• [Provided records]:
----------------------------------------

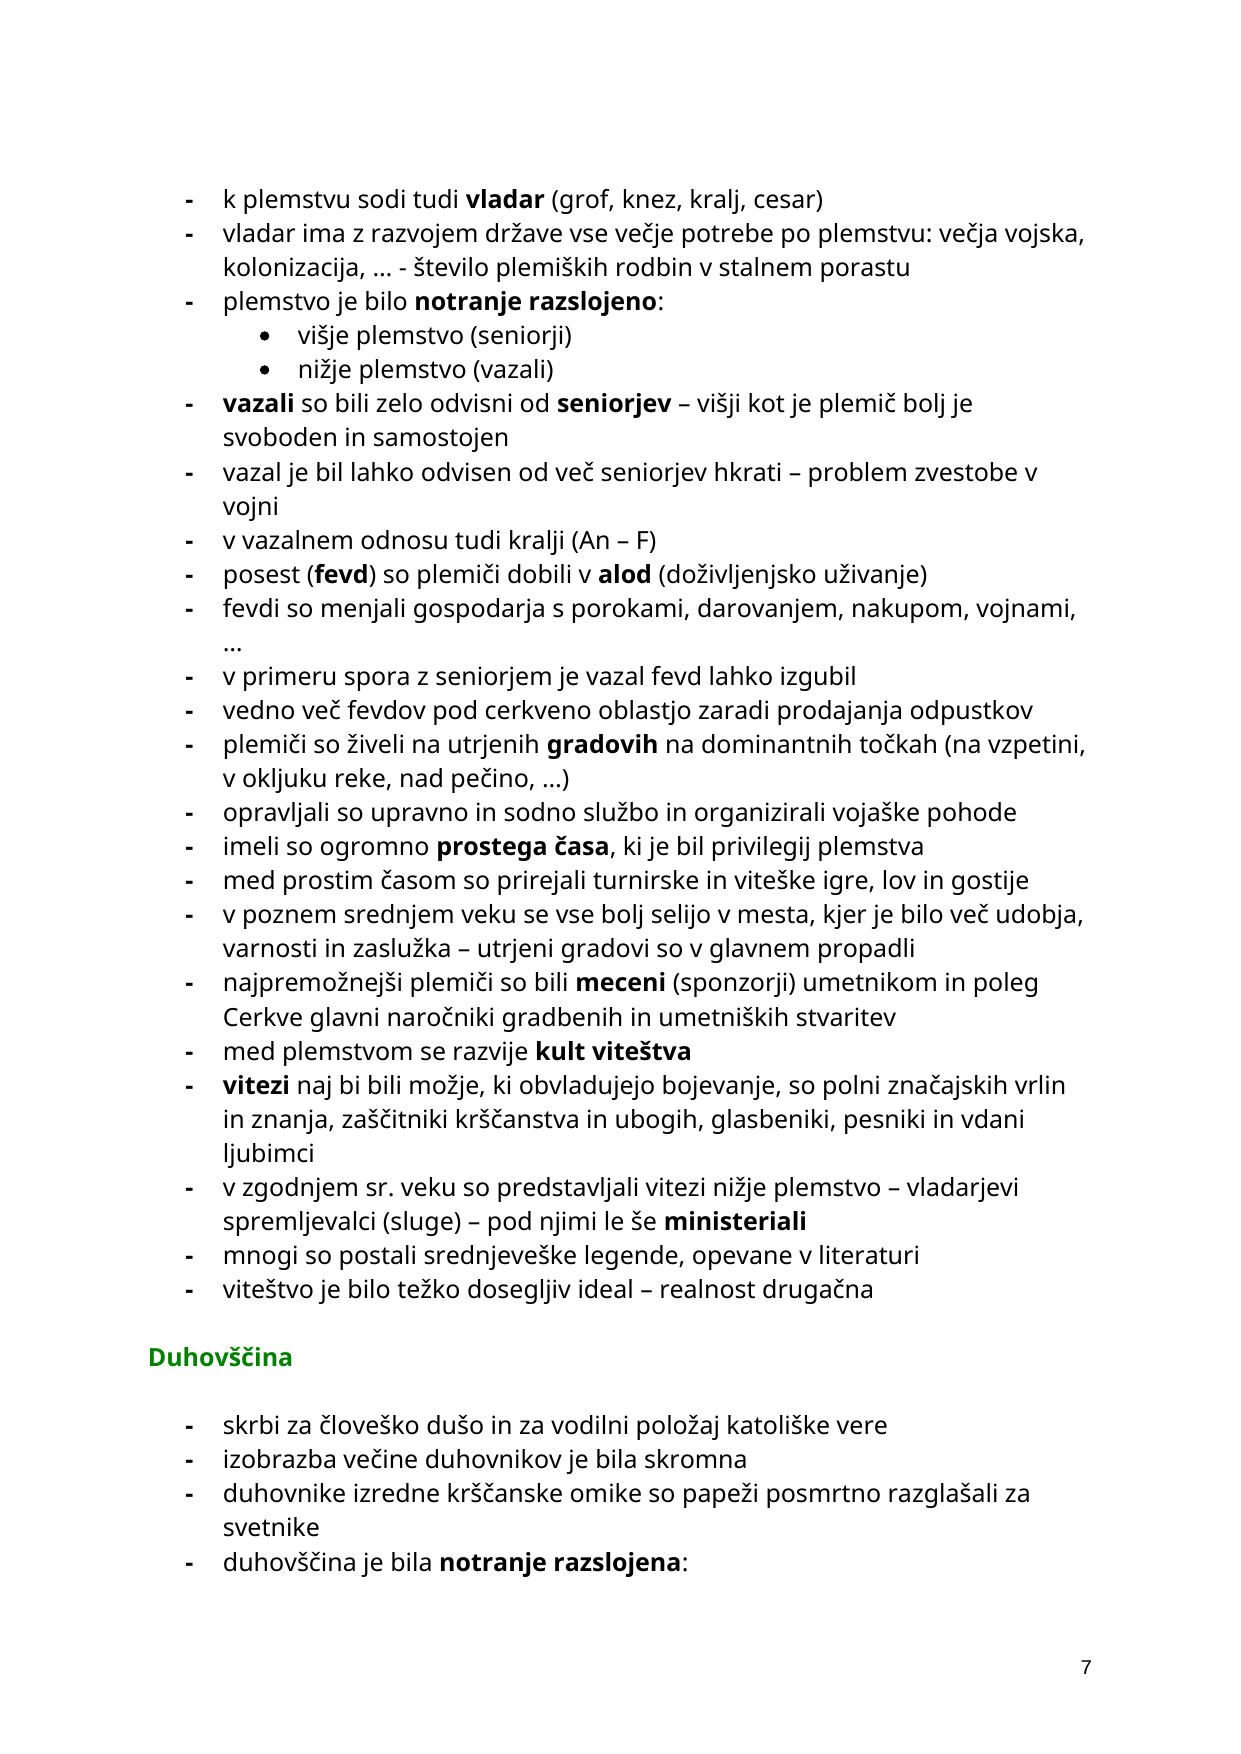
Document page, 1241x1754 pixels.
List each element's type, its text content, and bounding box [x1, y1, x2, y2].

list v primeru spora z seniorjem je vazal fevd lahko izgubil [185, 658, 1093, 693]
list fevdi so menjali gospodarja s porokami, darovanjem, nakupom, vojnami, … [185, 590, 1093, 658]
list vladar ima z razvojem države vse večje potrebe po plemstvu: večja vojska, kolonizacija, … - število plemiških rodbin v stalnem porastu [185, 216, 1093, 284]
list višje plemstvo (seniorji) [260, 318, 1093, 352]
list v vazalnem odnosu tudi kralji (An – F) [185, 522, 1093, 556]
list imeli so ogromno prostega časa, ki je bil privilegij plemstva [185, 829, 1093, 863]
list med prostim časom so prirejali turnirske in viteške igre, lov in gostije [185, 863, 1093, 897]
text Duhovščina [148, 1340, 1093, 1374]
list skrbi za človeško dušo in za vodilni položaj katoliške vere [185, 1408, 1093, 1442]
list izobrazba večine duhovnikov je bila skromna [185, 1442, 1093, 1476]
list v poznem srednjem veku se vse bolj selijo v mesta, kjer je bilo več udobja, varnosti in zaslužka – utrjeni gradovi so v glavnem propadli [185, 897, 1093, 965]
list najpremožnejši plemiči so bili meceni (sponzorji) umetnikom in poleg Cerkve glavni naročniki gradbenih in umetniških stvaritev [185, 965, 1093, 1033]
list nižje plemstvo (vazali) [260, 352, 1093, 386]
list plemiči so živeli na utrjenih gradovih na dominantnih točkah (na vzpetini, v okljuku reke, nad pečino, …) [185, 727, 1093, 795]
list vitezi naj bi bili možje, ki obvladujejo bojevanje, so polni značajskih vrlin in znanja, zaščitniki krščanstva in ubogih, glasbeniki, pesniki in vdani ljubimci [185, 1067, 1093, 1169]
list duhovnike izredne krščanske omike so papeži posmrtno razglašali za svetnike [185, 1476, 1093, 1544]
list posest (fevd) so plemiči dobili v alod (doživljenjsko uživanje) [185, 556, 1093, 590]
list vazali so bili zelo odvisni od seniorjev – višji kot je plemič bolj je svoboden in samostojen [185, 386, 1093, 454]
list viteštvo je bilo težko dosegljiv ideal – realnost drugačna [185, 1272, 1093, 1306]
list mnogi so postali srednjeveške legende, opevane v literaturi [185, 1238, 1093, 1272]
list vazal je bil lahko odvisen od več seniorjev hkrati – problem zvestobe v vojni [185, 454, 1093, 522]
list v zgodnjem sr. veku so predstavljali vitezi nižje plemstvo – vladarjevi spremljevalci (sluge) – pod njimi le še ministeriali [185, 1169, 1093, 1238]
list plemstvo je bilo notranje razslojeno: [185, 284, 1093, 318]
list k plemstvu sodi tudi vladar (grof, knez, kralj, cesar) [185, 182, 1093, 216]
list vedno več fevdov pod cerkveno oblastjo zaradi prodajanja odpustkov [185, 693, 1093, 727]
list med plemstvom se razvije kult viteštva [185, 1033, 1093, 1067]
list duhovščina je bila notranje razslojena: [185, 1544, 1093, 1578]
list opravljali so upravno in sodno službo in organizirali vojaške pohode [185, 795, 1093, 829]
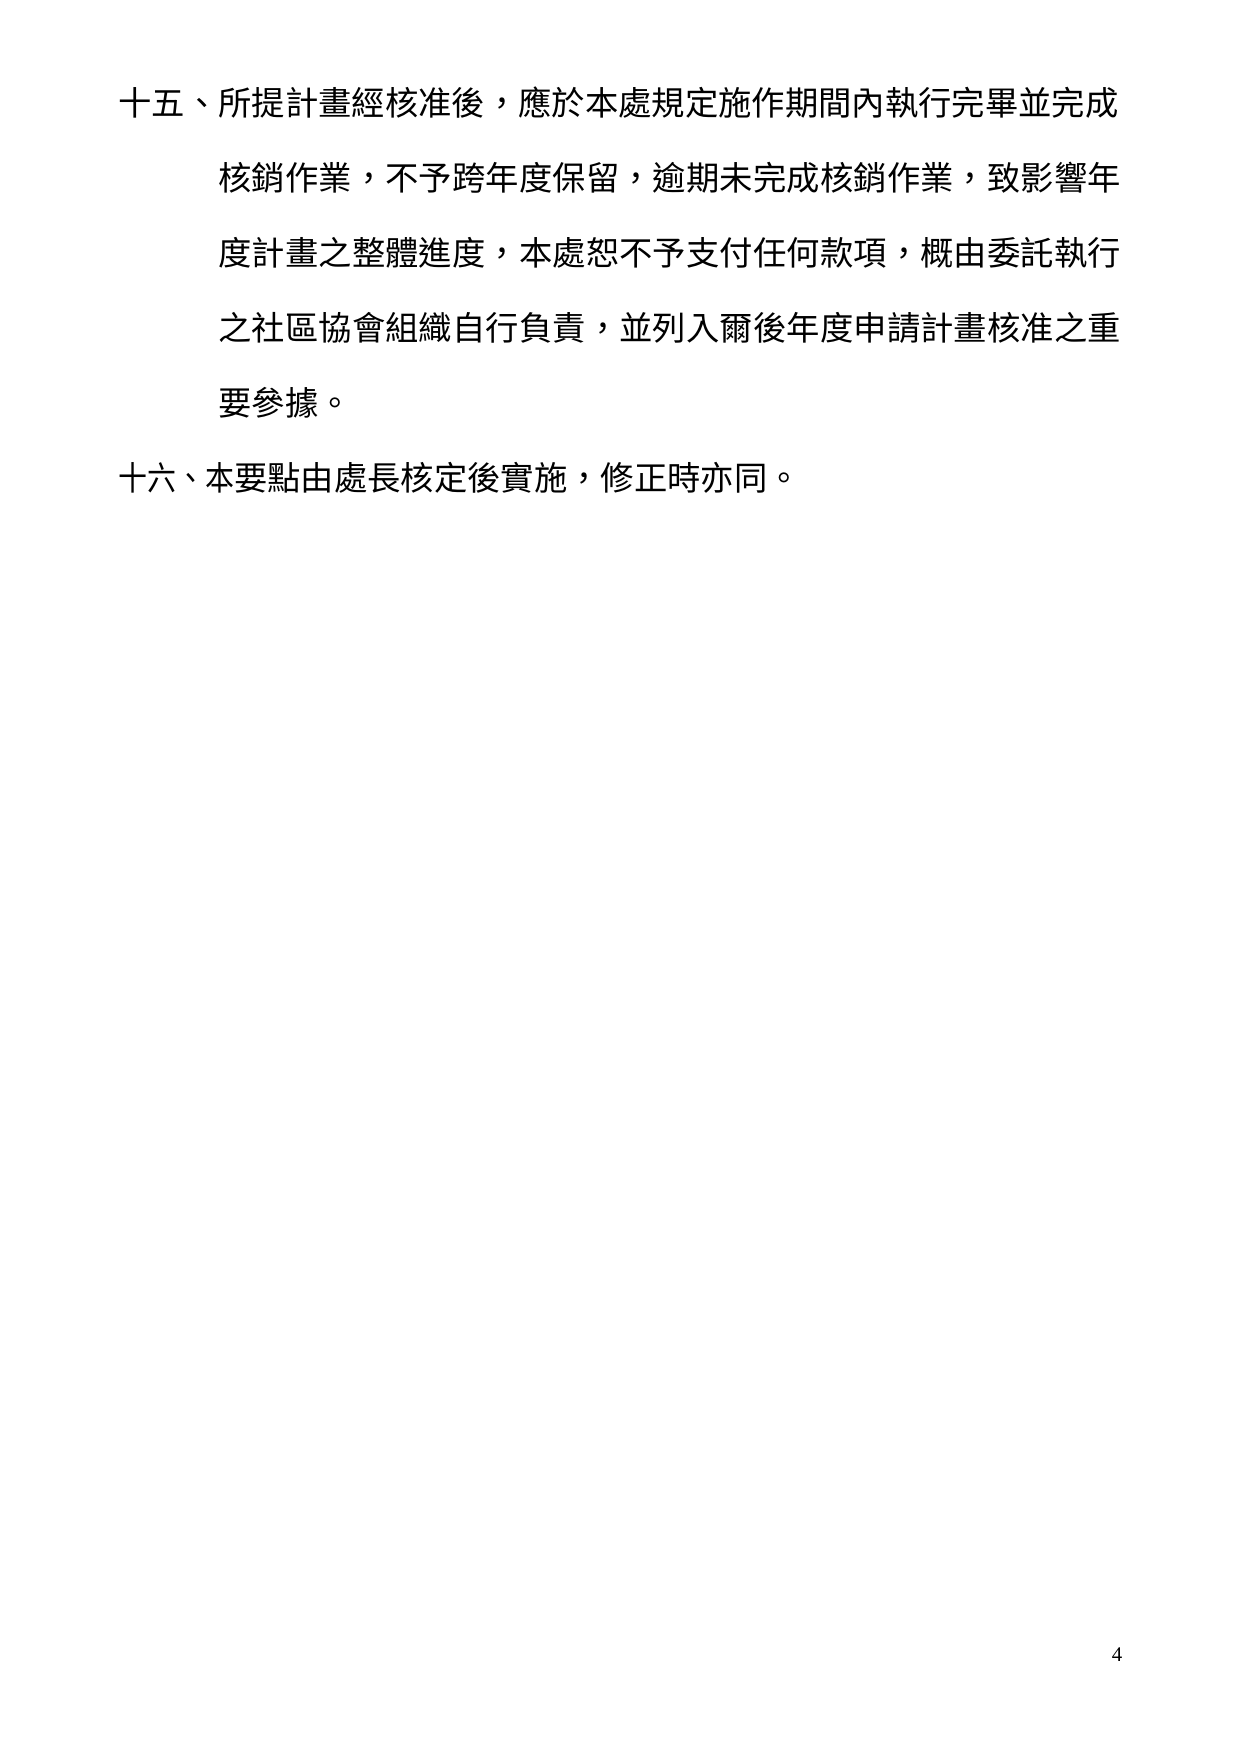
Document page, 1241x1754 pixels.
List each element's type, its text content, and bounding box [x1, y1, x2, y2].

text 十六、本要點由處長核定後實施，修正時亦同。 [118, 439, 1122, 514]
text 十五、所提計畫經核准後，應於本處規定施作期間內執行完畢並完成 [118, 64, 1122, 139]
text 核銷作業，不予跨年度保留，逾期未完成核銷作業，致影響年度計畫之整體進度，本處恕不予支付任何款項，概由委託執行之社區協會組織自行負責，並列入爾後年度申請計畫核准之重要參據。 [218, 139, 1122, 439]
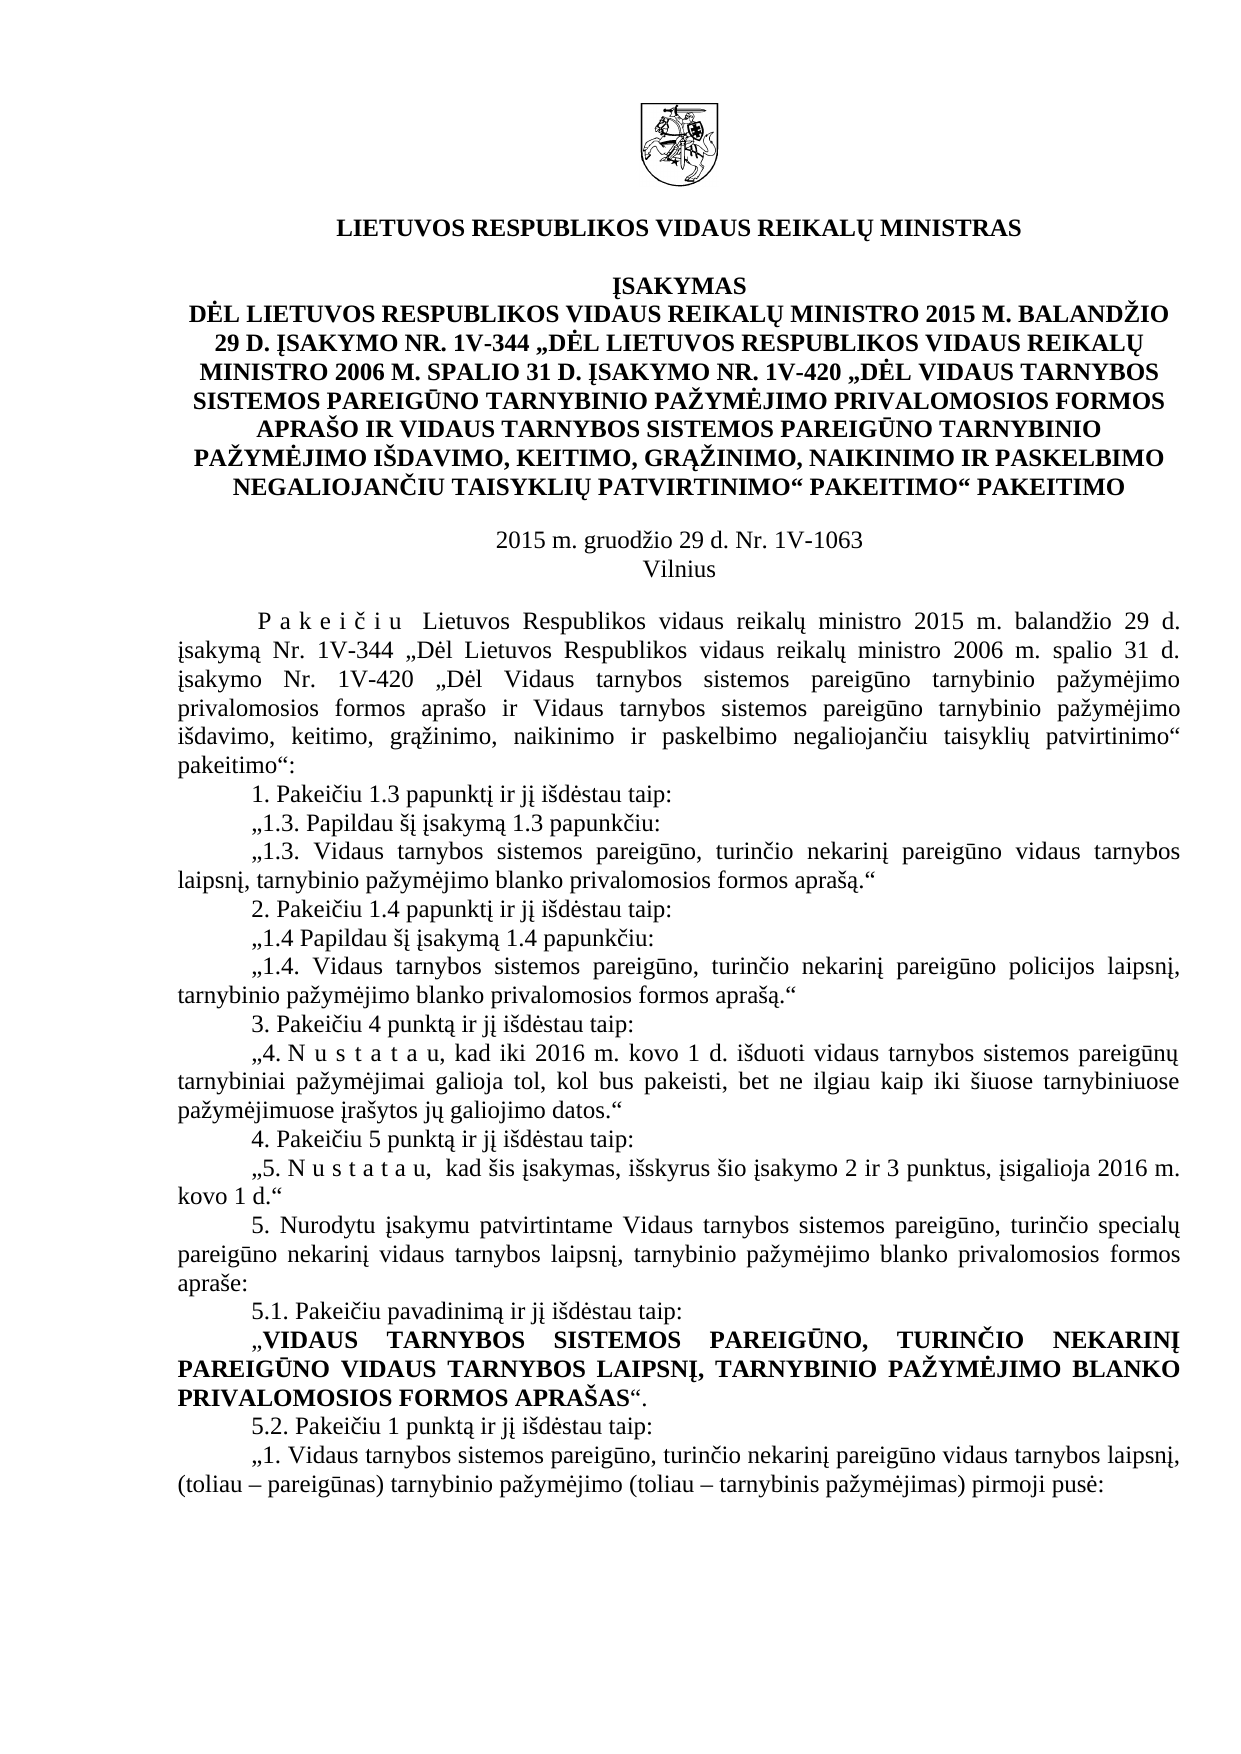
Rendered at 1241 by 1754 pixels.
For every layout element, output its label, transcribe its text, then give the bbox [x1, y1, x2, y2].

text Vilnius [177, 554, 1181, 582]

----------------------------------------

• [What to work on]: Rewrite the listing from the line containing "text 十六、本要點由處長核定後實施，修正時亦同。 [118, 439, 1122, 514]" through the end as a Markdown table with the columns "Row" and "Entry", numbering each line and leaving out blank lines and the pictures.

• [The reply]:
| Row | Entry |
|---|---|
| 1 | text 十六、本要點由處長核定後實施，修正時亦同。 [118, 439, 1122, 514] |
| 2 | text 十五、所提計畫經核准後，應於本處規定施作期間內執行完畢並完成 [118, 64, 1122, 139] |
| 3 | text 核銷作業，不予跨年度保留，逾期未完成核銷作業，致影響年度計畫之整體進度，本處恕不予支付任何款項，概由委託執行之社區協會組織自行負責，並列入爾後年度申請計畫核准之重要參據。 [218, 139, 1122, 439] |
| 4 | Rendered at 1241 by 1754 pixels. |
| 5 | For every layout element, output its label, transcribe its text, then give the bbox [x1, y1, x2, y2]. |
| 6 | text Vilnius [177, 554, 1181, 582] |